UK businesses importing steel, aluminium, cement, fertiliser or hydrogen products face a new compliance burden from 1 January 2027, when record-keeping requirements for the UK’s Carbon Border Adjustment Mechanism (CBAM) take effect. And in a detail that will catch many smaller firms off guard, using a customs broker or freight forwarder does not pass the responsibility on.

CBAM is a new tax designed to tackle so-called carbon leakage, ensuring that certain highly traded, carbon-intensive goods imported into the UK face a comparable carbon price to equivalent goods produced here. The mechanism, already a sticking point in the UK’s trade negotiations with India, is part of the government’s push towards net zero by 2050.

For the thousands of SMEs that import components, materials or finished goods in the five affected sectors, the practical impact starts well before any tax is due.

Records first, tax later

From 1 January 2027, any business importing CBAM goods must keep records relating to those imports, and keep them for six years. Businesses that fail to keep adequate records may be liable for penalties, so HMRC’s message is clear: find out what you need to do beforehand and get it right.

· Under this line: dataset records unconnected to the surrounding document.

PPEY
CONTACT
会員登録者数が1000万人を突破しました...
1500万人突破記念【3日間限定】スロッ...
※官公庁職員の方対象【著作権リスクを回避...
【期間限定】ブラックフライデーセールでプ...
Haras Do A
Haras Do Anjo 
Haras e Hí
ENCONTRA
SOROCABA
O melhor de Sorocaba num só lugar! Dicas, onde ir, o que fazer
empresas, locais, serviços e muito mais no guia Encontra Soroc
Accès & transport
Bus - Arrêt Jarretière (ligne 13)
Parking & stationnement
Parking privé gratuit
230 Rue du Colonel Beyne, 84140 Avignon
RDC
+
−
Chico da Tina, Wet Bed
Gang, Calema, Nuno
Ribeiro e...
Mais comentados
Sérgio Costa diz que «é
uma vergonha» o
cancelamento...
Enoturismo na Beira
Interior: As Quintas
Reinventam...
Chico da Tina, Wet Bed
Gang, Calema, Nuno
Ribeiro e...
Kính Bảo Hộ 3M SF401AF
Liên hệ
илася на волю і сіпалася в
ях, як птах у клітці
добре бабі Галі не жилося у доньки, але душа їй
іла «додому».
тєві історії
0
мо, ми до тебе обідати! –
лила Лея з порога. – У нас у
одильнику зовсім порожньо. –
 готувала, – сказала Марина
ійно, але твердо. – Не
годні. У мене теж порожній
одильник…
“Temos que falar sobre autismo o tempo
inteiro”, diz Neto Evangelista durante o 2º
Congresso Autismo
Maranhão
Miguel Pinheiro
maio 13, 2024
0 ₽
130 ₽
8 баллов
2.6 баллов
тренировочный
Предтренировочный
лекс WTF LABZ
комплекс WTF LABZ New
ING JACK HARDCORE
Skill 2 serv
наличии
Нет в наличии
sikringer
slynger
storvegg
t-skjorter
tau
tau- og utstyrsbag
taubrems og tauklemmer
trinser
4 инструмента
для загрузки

Crucially, outsourcing your imports offers no escape. If a customs broker, freight forwarder, haulier or tax agent completes the import declaration on your behalf, you may still be classed as the importer and therefore responsible for meeting CBAM obligations.

The record-keeping duty applies regardless of whether a business will ultimately need to register for the tax. Full details of who needs to register and what records to keep are on GOV.UK.

Registration opens in 2028

Registration for CBAM opens on 1 January 2028. Businesses must register with HMRC if the value of CBAM goods imported over the previous 12 months exceeds the £50,000 threshold, or if they expect to import above it within the next 30 days.

That threshold is low enough to capture plenty of small manufacturers, builders’ merchants, fabricators and construction firms, not just large industrial importers.

Registered businesses must submit a return, even if there is no tax to pay, and settle any liability for the 1 January to 31 December 2027 accounting period by 31 May 2028.

HMRC says further guidance on CBAM rates, default emissions values and the monitoring, reporting and verification of emissions will be published in the coming months.

Another layer for stretched small firms

The timing will test smaller importers. Research shows SMEs are already falling behind on sustainability reporting, with just one in eight classed as net zero ready and two-thirds unfamiliar with basic emissions categories.

CBAM also lands amid a wider debate about carbon pricing, with plans to align UK carbon rules with the EU’s scheme drawing both criticism over costs and support from industries hoping to sidestep the EU’s own border levy.

For now, the advice for any business importing goods in the five sectors is simple. Check on GOV.UK whether your goods are in scope, work out whether you or your agent counts as the importer, and get your record-keeping in order before January 2027. Six years is a long time to keep paperwork, but a penalty from HMRC will feel longer.